→ **Text segment**:
I currently process sections of a string like this:
for (i, j) in huge_list_of_indices:
process(huge_text_block[i:j])
I want to avoid the overhead of generating these temporary substrings. Any ideas? Perhaps a wrapper that somehow uses index offsets? This is currently my bottleneck.
Note that process() is another python module that expects a string as input.
Edit:
A few people doubt there is a problem. Here are some sample results:
import time
import string
text = string.letters * 1000
def timeit(fn):
t1 = time.time()
for i in range(len(text)):
fn(i)
t2 = time.time()
print '%s took %0.3f ms' % (fn.func_name, (t2-t1) * 1000)
def test_1(i):
return text[i:]
def test_2(i):
return text[:]
def test_3(i):
return text
timeit(test_1)
timeit(test_2)
timeit(test_3)
Output:
test_1 took 972.046 ms
test_2 took 47.620 ms
test_3 took 43.457 ms
I think what you are looking for are buffers.

→ **What you should do**:
Quote the whole forum post about avoiding temporary substrings in Python, word for word.

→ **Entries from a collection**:
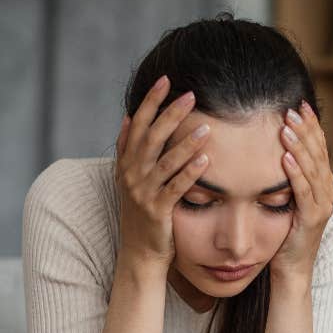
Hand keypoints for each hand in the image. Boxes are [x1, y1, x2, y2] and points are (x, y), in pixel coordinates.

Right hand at [114, 75, 210, 269]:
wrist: (139, 252)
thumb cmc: (142, 213)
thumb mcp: (130, 178)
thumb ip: (129, 149)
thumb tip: (128, 117)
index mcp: (125, 163)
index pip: (137, 124)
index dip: (150, 101)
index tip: (166, 80)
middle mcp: (131, 175)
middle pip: (151, 137)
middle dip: (170, 114)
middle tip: (191, 95)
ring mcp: (143, 193)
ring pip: (166, 161)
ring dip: (186, 143)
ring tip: (207, 127)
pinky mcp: (158, 211)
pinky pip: (176, 188)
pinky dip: (190, 173)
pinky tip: (206, 160)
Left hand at [271, 101, 332, 281]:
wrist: (291, 270)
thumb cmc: (284, 237)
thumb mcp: (287, 202)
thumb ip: (288, 180)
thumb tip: (275, 151)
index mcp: (323, 187)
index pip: (319, 150)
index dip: (311, 127)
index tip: (299, 105)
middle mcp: (327, 194)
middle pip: (318, 155)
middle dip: (306, 130)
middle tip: (292, 109)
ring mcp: (322, 207)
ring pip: (312, 170)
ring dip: (299, 147)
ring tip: (286, 127)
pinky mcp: (311, 220)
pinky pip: (303, 192)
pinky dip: (295, 173)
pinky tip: (286, 157)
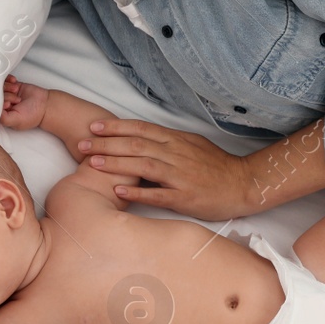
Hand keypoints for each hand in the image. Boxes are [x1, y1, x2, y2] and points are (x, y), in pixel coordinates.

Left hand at [0, 74, 48, 130]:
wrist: (45, 105)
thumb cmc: (33, 116)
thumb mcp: (16, 121)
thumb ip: (3, 119)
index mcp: (2, 114)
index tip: (8, 105)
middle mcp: (4, 104)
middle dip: (6, 96)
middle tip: (16, 100)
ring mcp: (8, 94)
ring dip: (8, 87)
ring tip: (16, 90)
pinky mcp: (13, 86)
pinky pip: (5, 80)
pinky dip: (8, 79)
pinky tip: (14, 82)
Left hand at [77, 118, 253, 219]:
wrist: (243, 184)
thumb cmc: (215, 166)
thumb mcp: (191, 145)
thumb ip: (166, 141)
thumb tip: (140, 137)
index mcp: (175, 140)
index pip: (140, 128)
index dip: (115, 127)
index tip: (93, 127)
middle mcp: (175, 153)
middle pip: (135, 144)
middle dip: (105, 144)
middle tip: (81, 144)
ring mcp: (180, 175)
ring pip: (142, 165)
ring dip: (115, 164)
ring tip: (91, 164)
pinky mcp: (184, 196)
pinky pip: (158, 193)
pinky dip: (137, 192)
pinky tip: (118, 190)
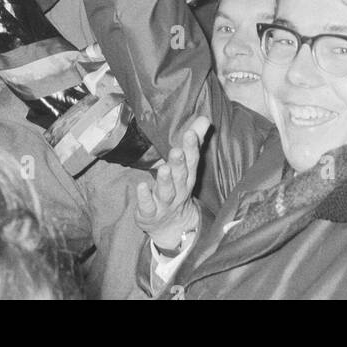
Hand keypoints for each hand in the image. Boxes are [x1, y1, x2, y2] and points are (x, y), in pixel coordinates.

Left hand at [136, 116, 208, 252]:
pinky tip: (141, 186)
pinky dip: (145, 197)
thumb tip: (205, 118)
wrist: (171, 227)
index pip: (192, 160)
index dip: (192, 147)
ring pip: (166, 191)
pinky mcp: (150, 213)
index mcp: (188, 176)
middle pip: (181, 176)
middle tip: (176, 151)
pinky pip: (148, 206)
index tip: (191, 132)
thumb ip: (194, 141)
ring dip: (165, 180)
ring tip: (163, 169)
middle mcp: (179, 190)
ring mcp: (165, 203)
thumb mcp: (187, 166)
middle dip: (179, 163)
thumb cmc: (178, 187)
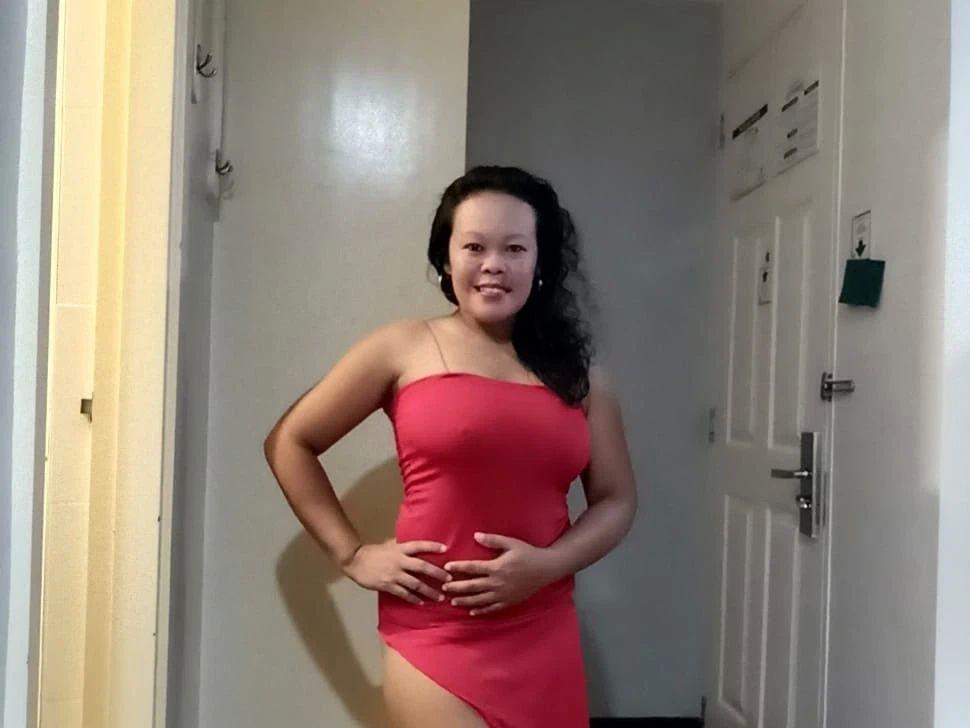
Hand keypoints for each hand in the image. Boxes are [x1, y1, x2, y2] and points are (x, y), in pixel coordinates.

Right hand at [342, 538, 451, 604]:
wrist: (356, 562)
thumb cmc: (374, 552)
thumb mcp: (389, 544)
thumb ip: (402, 546)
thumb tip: (416, 546)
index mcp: (400, 549)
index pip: (419, 546)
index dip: (432, 546)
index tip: (445, 549)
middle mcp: (399, 561)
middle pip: (422, 567)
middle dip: (437, 573)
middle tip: (449, 579)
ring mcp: (394, 574)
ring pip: (416, 584)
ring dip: (429, 591)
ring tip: (440, 597)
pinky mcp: (388, 585)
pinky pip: (404, 593)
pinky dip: (414, 598)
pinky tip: (421, 602)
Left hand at [441, 532, 555, 615]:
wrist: (546, 569)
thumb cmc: (528, 553)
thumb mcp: (511, 543)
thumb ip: (493, 540)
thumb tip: (475, 535)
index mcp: (497, 567)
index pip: (473, 568)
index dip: (459, 567)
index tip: (446, 568)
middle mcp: (498, 582)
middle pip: (473, 586)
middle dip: (457, 587)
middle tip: (444, 588)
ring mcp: (503, 594)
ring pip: (480, 599)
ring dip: (465, 600)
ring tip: (453, 601)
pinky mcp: (509, 601)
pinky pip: (492, 608)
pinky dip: (481, 610)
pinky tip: (472, 612)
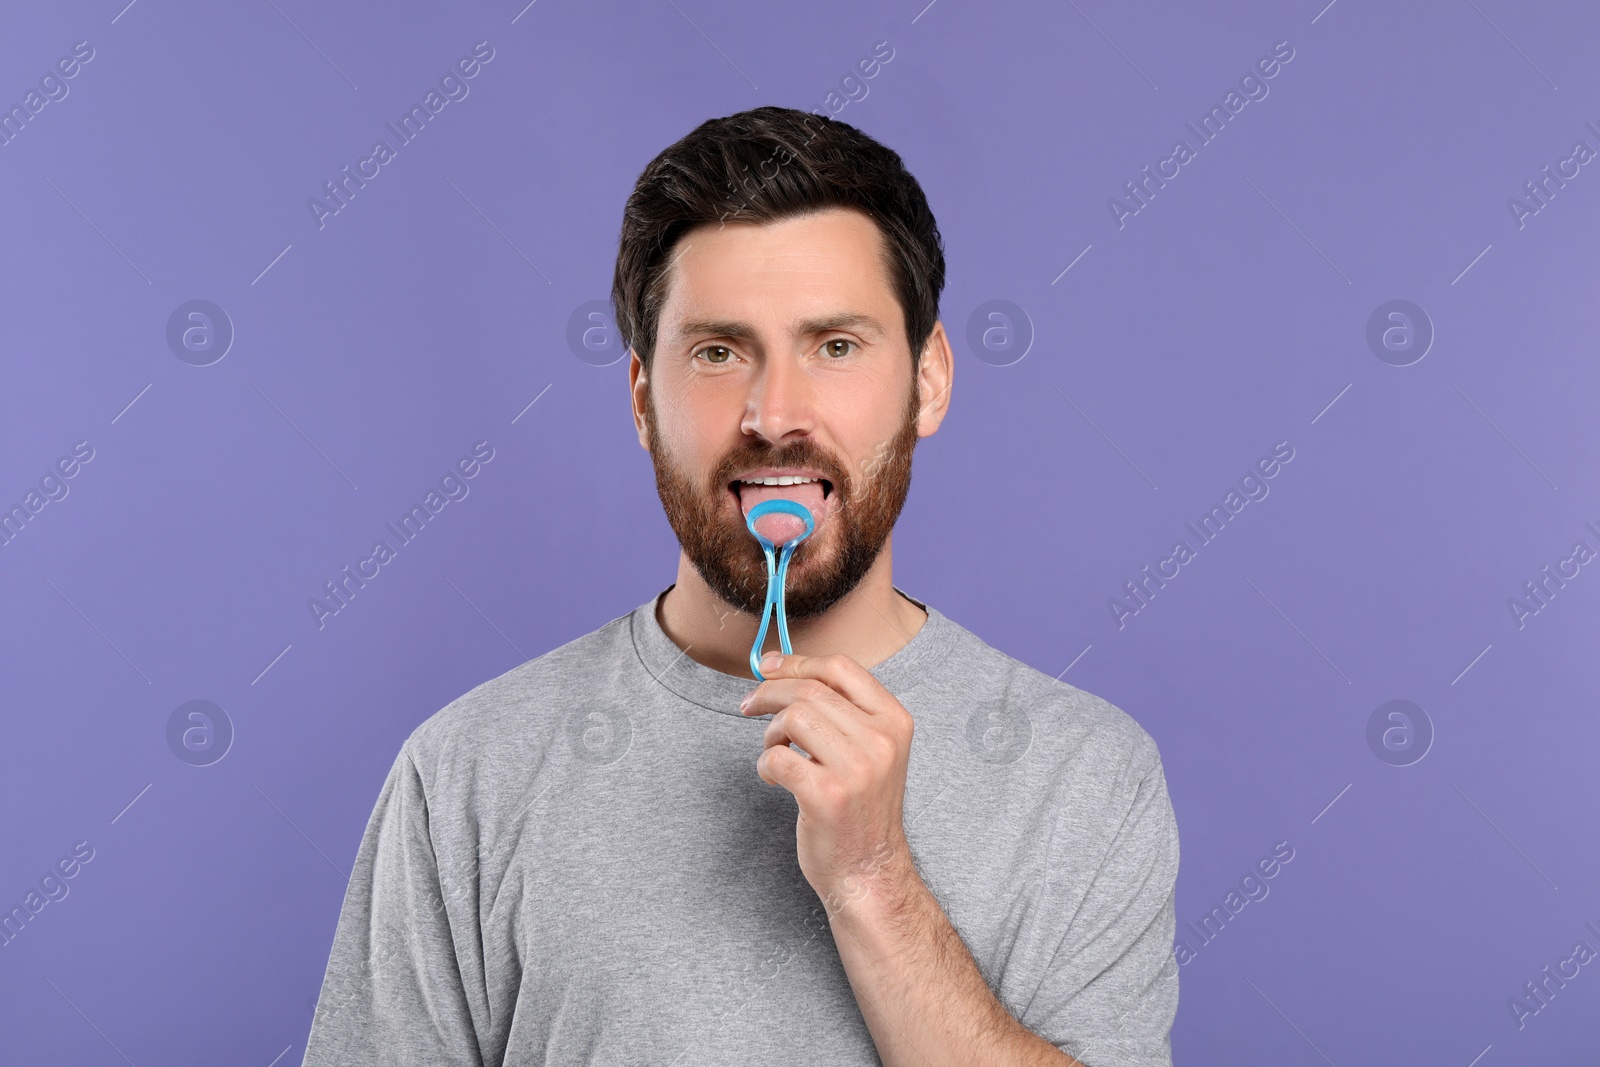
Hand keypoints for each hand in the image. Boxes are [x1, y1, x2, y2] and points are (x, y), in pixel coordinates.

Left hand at [740, 651, 917, 913]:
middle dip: (770, 694)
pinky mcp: (827, 796)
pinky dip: (765, 765)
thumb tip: (782, 667)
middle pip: (810, 690)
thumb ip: (841, 710)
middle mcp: (881, 741)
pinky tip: (776, 779)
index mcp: (895, 721)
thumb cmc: (860, 809)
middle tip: (749, 706)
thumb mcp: (871, 751)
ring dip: (770, 733)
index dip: (798, 662)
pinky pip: (777, 757)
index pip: (841, 669)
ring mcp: (856, 769)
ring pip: (793, 718)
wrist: (870, 873)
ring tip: (775, 752)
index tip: (769, 667)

→ **Worked solution**:
I currently process sections of a string like this:
for (i, j) in huge_list_of_indices:
process(huge_text_block[i:j])
I want to avoid the overhead of generating these temporary substrings. Any ideas? Perhaps a wrapper that somehow uses index offsets? This is currently my bottleneck.
Note that process() is another python module that expects a string as input.
Edit:
A few people doubt there is a problem. Here are some sample results:
import time
import string
text = string.letters * 1000
def timeit(fn):
t1 = time.time()
for i in range(len(text)):
fn(i)
t2 = time.time()
print '%s took %0.3f ms' % (fn.func_name, (t2-t1) * 1000)
def test_1(i):
return text[i:]
def test_2(i):
return text[:]
def test_3(i):
return text
timeit(test_1)
timeit(test_2)
timeit(test_3)
Output:
test_1 took 972.046 ms
test_2 took 47.620 ms
test_3 took 43.457 ms
I think what you are looking for are buffers.